PROBLEM TO SOLVE: Repeat every line that appears below, with nothing altered.

********

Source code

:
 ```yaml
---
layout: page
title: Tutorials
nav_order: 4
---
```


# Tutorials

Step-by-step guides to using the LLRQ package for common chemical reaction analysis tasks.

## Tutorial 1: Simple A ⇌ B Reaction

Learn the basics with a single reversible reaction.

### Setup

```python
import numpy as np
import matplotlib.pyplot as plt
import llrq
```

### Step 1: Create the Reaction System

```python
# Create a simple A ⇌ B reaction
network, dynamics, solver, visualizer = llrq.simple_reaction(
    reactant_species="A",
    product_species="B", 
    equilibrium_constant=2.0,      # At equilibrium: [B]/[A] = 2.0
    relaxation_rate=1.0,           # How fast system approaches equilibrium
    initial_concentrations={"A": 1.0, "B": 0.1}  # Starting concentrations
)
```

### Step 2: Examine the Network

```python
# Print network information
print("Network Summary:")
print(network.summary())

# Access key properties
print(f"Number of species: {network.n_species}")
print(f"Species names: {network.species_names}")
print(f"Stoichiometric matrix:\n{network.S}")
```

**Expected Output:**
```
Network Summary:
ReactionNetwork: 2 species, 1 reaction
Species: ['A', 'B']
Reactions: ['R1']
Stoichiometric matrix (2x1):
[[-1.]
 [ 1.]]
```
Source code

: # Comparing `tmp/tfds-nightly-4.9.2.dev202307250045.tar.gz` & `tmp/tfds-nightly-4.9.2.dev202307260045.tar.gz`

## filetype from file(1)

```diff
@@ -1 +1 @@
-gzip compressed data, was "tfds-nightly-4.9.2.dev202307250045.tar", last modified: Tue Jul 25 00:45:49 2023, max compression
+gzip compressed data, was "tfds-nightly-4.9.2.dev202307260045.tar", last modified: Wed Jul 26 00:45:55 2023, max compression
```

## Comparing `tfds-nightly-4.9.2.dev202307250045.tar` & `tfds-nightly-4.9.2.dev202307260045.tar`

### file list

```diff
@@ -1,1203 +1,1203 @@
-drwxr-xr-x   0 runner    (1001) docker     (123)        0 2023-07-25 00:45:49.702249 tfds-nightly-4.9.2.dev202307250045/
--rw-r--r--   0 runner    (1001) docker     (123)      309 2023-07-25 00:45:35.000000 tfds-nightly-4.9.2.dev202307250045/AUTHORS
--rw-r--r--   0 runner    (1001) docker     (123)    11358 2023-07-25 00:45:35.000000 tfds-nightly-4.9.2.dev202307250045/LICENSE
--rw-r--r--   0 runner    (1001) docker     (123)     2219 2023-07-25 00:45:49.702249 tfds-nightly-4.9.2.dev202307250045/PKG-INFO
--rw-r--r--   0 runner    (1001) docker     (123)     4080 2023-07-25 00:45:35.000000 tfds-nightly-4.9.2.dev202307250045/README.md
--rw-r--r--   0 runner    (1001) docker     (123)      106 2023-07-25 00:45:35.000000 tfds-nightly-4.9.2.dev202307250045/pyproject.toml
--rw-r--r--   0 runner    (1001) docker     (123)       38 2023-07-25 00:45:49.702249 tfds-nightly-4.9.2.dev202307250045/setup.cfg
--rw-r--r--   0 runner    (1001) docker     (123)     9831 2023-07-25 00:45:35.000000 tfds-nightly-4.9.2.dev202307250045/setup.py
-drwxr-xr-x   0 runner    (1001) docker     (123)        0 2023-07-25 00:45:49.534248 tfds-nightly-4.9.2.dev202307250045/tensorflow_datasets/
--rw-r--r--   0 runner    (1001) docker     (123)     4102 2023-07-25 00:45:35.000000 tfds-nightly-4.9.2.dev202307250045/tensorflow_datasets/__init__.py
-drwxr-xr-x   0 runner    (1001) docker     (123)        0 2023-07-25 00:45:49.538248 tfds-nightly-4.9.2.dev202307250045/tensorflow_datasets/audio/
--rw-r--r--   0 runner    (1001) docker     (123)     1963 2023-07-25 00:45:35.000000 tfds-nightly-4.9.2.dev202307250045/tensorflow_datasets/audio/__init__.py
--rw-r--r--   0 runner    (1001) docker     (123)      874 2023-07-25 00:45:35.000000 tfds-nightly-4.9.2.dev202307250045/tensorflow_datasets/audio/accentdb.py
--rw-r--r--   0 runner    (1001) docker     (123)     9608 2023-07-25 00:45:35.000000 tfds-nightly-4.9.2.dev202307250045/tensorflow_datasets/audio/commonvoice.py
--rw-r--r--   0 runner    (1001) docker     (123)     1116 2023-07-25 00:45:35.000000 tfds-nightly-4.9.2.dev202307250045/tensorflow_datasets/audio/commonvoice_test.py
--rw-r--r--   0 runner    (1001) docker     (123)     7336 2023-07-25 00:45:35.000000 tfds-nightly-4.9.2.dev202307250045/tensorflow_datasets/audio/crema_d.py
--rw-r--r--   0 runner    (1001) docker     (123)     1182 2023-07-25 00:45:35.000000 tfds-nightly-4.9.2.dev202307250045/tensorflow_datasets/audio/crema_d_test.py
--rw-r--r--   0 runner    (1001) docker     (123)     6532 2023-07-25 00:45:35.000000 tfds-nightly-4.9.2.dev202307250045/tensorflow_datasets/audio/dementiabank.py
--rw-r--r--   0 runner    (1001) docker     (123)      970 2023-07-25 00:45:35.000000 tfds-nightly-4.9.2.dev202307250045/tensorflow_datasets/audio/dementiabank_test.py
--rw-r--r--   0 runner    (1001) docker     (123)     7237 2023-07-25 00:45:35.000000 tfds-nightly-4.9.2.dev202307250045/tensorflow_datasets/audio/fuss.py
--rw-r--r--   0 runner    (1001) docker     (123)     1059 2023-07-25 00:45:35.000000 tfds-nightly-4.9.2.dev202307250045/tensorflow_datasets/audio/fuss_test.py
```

********

SOLUTION:
Source code

:
 ```yaml
---
layout: page
title: Tutorials
nav_order: 4
---
```


# Tutorials

Step-by-step guides to using the LLRQ package for common chemical reaction analysis tasks.

## Tutorial 1: Simple A ⇌ B Reaction

Learn the basics with a single reversible reaction.

### Setup

```python
import numpy as np
import matplotlib.pyplot as plt
import llrq
```

### Step 1: Create the Reaction System

```python
# Create a simple A ⇌ B reaction
network, dynamics, solver, visualizer = llrq.simple_reaction(
    reactant_species="A",
    product_species="B", 
    equilibrium_constant=2.0,      # At equilibrium: [B]/[A] = 2.0
    relaxation_rate=1.0,           # How fast system approaches equilibrium
    initial_concentrations={"A": 1.0, "B": 0.1}  # Starting concentrations
)
```

### Step 2: Examine the Network

```python
# Print network information
print("Network Summary:")
print(network.summary())

# Access key properties
print(f"Number of species: {network.n_species}")
print(f"Species names: {network.species_names}")
print(f"Stoichiometric matrix:\n{network.S}")
```

**Expected Output:**
```
Network Summary:
ReactionNetwork: 2 species, 1 reaction
Species: ['A', 'B']
Reactions: ['R1']
Stoichiometric matrix (2x1):
[[-1.]
 [ 1.]]
```
Source code

: # Comparing `tmp/tfds-nightly-4.9.2.dev202307250045.tar.gz` & `tmp/tfds-nightly-4.9.2.dev202307260045.tar.gz`

## filetype from file(1)

```diff
@@ -1 +1 @@
-gzip compressed data, was "tfds-nightly-4.9.2.dev202307250045.tar", last modified: Tue Jul 25 00:45:49 2023, max compression
+gzip compressed data, was "tfds-nightly-4.9.2.dev202307260045.tar", last modified: Wed Jul 26 00:45:55 2023, max compression
```

## Comparing `tfds-nightly-4.9.2.dev202307250045.tar` & `tfds-nightly-4.9.2.dev202307260045.tar`

### file list

```diff
@@ -1,1203 +1,1203 @@
-drwxr-xr-x   0 runner    (1001) docker     (123)        0 2023-07-25 00:45:49.702249 tfds-nightly-4.9.2.dev202307250045/
--rw-r--r--   0 runner    (1001) docker     (123)      309 2023-07-25 00:45:35.000000 tfds-nightly-4.9.2.dev202307250045/AUTHORS
--rw-r--r--   0 runner    (1001) docker     (123)    11358 2023-07-25 00:45:35.000000 tfds-nightly-4.9.2.dev202307250045/LICENSE
--rw-r--r--   0 runner    (1001) docker     (123)     2219 2023-07-25 00:45:49.702249 tfds-nightly-4.9.2.dev202307250045/PKG-INFO
--rw-r--r--   0 runner    (1001) docker     (123)     4080 2023-07-25 00:45:35.000000 tfds-nightly-4.9.2.dev202307250045/README.md
--rw-r--r--   0 runner    (1001) docker     (123)      106 2023-07-25 00:45:35.000000 tfds-nightly-4.9.2.dev202307250045/pyproject.toml
--rw-r--r--   0 runner    (1001) docker     (123)       38 2023-07-25 00:45:49.702249 tfds-nightly-4.9.2.dev202307250045/setup.cfg
--rw-r--r--   0 runner    (1001) docker     (123)     9831 2023-07-25 00:45:35.000000 tfds-nightly-4.9.2.dev202307250045/setup.py
-drwxr-xr-x   0 runner    (1001) docker     (123)        0 2023-07-25 00:45:49.534248 tfds-nightly-4.9.2.dev202307250045/tensorflow_datasets/
--rw-r--r--   0 runner    (1001) docker     (123)     4102 2023-07-25 00:45:35.000000 tfds-nightly-4.9.2.dev202307250045/tensorflow_datasets/__init__.py
-drwxr-xr-x   0 runner    (1001) docker     (123)        0 2023-07-25 00:45:49.538248 tfds-nightly-4.9.2.dev202307250045/tensorflow_datasets/audio/
--rw-r--r--   0 runner    (1001) docker     (123)     1963 2023-07-25 00:45:35.000000 tfds-nightly-4.9.2.dev202307250045/tensorflow_datasets/audio/__init__.py
--rw-r--r--   0 runner    (1001) docker     (123)      874 2023-07-25 00:45:35.000000 tfds-nightly-4.9.2.dev202307250045/tensorflow_datasets/audio/accentdb.py
--rw-r--r--   0 runner    (1001) docker     (123)     9608 2023-07-25 00:45:35.000000 tfds-nightly-4.9.2.dev202307250045/tensorflow_datasets/audio/commonvoice.py
--rw-r--r--   0 runner    (1001) docker     (123)     1116 2023-07-25 00:45:35.000000 tfds-nightly-4.9.2.dev202307250045/tensorflow_datasets/audio/commonvoice_test.py
--rw-r--r--   0 runner    (1001) docker     (123)     7336 2023-07-25 00:45:35.000000 tfds-nightly-4.9.2.dev202307250045/tensorflow_datasets/audio/crema_d.py
--rw-r--r--   0 runner    (1001) docker     (123)     1182 2023-07-25 00:45:35.000000 tfds-nightly-4.9.2.dev202307250045/tensorflow_datasets/audio/crema_d_test.py
--rw-r--r--   0 runner    (1001) docker     (123)     6532 2023-07-25 00:45:35.000000 tfds-nightly-4.9.2.dev202307250045/tensorflow_datasets/audio/dementiabank.py
--rw-r--r--   0 runner    (1001) docker     (123)      970 2023-07-25 00:45:35.000000 tfds-nightly-4.9.2.dev202307250045/tensorflow_datasets/audio/dementiabank_test.py
--rw-r--r--   0 runner    (1001) docker     (123)     7237 2023-07-25 00:45:35.000000 tfds-nightly-4.9.2.dev202307250045/tensorflow_datasets/audio/fuss.py
--rw-r--r--   0 runner    (1001) docker     (123)     1059 2023-07-25 00:45:35.000000 tfds-nightly-4.9.2.dev202307250045/tensorflow_datasets/audio/fuss_test.py
```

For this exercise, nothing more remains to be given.